PROBLEM DETAILS →
Decide whether each statement below agrees with the article on inpatient admission orders. Answer yes or no for each and quote the article's deciding words: (a) Medicare requires a three-day consecutive inpatient stay before a patient qualifies for admission to a skilled nursing facility; (b) Hirsch said mistakes with inpatient admission orders are common; (c) in the stroke example, the patient is moved to an inpatient bed on Monday afternoon.

EXCERPTED TEXT →
.....

Confusion About Rules on Inpatient Admission Orders Could Cause Denials

After a Medicare patient is treated for a stroke in the emergency department (ED) on a Monday morning, the ED physician calls the hospitalist for an inpatient admission order. Although the hospitalist enters an inpatient admission order, the patient isn’t moved upstairs until very early Tuesday morning when a bed becomes available. It may not seem like a big deal—the patient is well cared for in the ED—but every moment as an inpatient matters, because Medicare requires a three-day consecutive inpatient stay before patients qualify for admission to a skilled nursing facility (SNF), which may be necessary for stoke patients.

“You don’t want to lose that day,” said Ronald Hirsch, M.D., vice president of R1 RCM, at a webinar sponsored by RACmonitor.com.[1] Although the hospitalist had entered the inpatient order, the time in the ED doesn’t count toward the three days if the hospital’s billing policy is to consider the start of the inpatient admission when the patient arrives on an inpatient unit, he said.

That’s one twist for hospitals to keep in mind as they navigate Medicare rules for inpatient admission orders.

“The catch is that although it’s just three words, it’s three words worth thousands of dollars and tremendous implications for hospitals and patients,” he said. If the words are AWOL, hospitals lose money and patients lose access.

Although Hirsch said mistakes with inpatient admission orders are probably uncommon, they do happen. For example, Medicare auditors may deny claims for inpatient-only (IPO) procedures without an admission order. In some cases, Medicare allows hospitals to bill Part A even with defective admission orders, but only in rare circumstances.

With SNF three-day qualifying stays, compliance professionals may challenge the idea of physicians writing inpatient admission orders for patients when they’re still in ED beds, Hirsch said. “There are facilities where the compliance card comes out and they say, ‘We can’t make them inpatients because our ED beds aren’t licensed for inpatient care,’” he said. “But Medicare and other payers don’t look at it that way. They look at care being provided as the basis to bill what’s being done.”

.....

MATERIAL SUPPLIED →
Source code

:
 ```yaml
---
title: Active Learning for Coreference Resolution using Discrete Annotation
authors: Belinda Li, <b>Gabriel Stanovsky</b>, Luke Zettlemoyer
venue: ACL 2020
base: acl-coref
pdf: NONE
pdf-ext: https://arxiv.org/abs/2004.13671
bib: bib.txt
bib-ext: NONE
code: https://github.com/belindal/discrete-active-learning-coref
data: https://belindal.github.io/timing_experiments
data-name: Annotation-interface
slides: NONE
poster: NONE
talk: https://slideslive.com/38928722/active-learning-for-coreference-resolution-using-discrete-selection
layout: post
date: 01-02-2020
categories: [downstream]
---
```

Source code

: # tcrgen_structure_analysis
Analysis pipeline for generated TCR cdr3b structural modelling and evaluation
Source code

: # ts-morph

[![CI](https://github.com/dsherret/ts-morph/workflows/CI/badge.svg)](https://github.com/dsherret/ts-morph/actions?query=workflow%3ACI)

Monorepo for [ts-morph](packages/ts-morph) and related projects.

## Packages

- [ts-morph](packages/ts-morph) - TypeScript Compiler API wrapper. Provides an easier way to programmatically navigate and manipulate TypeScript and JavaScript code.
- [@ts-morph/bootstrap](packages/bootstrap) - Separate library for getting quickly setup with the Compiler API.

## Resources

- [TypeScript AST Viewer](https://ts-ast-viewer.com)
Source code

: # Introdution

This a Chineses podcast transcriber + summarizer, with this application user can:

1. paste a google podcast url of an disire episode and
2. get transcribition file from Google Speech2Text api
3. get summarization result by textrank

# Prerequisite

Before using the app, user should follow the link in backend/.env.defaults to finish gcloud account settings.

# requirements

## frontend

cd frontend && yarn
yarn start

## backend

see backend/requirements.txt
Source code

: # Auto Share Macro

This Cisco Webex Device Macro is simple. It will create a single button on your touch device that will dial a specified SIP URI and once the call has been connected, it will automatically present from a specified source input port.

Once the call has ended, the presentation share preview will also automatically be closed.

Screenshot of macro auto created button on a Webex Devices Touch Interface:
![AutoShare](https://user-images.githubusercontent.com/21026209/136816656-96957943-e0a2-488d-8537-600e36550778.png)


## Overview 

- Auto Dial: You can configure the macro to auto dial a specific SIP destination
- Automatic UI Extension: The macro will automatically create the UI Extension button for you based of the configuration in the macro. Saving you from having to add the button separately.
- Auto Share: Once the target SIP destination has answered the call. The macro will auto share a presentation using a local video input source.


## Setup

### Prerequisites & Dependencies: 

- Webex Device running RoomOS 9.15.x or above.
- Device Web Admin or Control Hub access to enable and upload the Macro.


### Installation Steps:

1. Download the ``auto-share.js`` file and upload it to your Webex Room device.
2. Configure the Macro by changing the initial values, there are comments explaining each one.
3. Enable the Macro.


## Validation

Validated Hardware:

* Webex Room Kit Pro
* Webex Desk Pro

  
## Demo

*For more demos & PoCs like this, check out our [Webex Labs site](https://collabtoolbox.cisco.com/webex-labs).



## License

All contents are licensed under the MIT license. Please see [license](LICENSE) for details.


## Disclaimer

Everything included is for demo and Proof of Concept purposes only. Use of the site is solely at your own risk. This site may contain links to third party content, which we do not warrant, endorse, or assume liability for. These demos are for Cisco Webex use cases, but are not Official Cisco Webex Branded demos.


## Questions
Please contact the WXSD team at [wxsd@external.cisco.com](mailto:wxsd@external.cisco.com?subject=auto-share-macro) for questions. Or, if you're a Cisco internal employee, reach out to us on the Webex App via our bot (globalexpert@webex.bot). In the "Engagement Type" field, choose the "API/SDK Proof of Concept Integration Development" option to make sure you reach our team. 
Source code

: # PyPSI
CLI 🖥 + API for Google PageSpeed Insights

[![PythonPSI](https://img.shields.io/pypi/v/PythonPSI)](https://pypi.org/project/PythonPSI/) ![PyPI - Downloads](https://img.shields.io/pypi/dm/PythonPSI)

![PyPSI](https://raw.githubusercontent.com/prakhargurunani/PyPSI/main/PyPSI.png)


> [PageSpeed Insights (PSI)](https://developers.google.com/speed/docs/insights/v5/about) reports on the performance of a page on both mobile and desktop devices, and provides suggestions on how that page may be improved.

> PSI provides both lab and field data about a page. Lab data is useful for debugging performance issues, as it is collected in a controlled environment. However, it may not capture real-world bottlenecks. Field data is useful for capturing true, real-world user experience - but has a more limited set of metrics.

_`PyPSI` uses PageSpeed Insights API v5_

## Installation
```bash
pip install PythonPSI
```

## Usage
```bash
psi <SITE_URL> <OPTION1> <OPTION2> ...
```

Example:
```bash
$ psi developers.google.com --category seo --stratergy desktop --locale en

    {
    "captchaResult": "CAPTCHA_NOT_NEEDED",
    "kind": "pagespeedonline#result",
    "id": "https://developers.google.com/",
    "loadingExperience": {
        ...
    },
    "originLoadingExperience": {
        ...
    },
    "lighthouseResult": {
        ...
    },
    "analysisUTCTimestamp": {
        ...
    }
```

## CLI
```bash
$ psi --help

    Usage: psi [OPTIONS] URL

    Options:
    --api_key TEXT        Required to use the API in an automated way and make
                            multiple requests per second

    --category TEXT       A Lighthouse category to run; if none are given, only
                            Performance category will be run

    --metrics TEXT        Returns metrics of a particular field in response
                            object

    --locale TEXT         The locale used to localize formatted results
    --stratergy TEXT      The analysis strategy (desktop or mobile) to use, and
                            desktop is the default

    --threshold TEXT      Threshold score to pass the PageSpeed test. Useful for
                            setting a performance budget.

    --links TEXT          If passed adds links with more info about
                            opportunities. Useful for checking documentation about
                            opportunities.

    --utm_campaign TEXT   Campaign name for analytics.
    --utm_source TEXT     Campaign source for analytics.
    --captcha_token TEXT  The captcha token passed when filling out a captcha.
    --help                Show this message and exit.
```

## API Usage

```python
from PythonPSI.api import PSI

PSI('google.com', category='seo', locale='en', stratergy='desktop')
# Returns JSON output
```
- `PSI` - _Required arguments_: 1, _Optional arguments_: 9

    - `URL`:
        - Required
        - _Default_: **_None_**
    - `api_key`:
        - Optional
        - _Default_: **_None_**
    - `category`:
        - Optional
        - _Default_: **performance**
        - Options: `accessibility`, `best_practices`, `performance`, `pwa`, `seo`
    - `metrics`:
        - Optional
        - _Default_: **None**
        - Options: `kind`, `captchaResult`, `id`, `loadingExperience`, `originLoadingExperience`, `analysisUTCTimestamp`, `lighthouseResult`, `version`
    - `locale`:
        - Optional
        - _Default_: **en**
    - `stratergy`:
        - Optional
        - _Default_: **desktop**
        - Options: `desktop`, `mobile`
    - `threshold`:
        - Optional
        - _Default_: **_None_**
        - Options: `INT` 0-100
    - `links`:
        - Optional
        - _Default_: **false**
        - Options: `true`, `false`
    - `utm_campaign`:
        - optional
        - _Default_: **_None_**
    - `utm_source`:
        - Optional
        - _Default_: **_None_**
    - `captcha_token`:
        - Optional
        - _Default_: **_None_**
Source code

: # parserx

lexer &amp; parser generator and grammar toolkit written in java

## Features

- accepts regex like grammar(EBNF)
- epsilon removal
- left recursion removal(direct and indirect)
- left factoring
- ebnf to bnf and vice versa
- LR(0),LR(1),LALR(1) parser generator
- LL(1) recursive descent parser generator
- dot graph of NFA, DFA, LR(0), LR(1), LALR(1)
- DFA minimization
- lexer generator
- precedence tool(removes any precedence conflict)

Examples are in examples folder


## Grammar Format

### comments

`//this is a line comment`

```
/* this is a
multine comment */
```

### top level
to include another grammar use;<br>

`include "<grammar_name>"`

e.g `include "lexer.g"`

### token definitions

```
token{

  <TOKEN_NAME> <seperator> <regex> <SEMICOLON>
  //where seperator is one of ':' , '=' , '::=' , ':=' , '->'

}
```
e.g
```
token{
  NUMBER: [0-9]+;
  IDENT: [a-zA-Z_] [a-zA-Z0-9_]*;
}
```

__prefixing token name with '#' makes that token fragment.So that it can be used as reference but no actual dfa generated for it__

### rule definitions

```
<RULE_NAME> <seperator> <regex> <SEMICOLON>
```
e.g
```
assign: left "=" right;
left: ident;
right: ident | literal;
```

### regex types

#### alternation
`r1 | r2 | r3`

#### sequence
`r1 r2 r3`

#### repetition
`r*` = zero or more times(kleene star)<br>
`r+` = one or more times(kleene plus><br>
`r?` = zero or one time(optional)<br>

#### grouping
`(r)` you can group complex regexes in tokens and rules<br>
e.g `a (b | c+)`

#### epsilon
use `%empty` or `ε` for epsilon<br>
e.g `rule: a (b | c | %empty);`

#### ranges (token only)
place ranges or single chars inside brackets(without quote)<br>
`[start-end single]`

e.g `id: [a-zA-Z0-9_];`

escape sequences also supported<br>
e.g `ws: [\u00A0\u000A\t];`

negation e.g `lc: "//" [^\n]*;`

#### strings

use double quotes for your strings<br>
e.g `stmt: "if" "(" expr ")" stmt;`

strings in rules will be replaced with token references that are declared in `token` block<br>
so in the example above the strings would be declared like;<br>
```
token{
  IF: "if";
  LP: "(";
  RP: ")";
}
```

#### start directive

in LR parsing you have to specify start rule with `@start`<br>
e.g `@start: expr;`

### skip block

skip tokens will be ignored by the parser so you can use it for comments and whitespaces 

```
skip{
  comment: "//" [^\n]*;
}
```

.....

TASK SOLUTION →
(a) Yes: "Medicare requires a three-day consecutive inpatient stay before patients qualify for admission to a skilled nursing facility (SNF)"
(b) No: "Hirsch said mistakes with inpatient admission orders are probably uncommon"
(c) No: "the patient isn’t moved upstairs until very early Tuesday morning when a bed becomes available"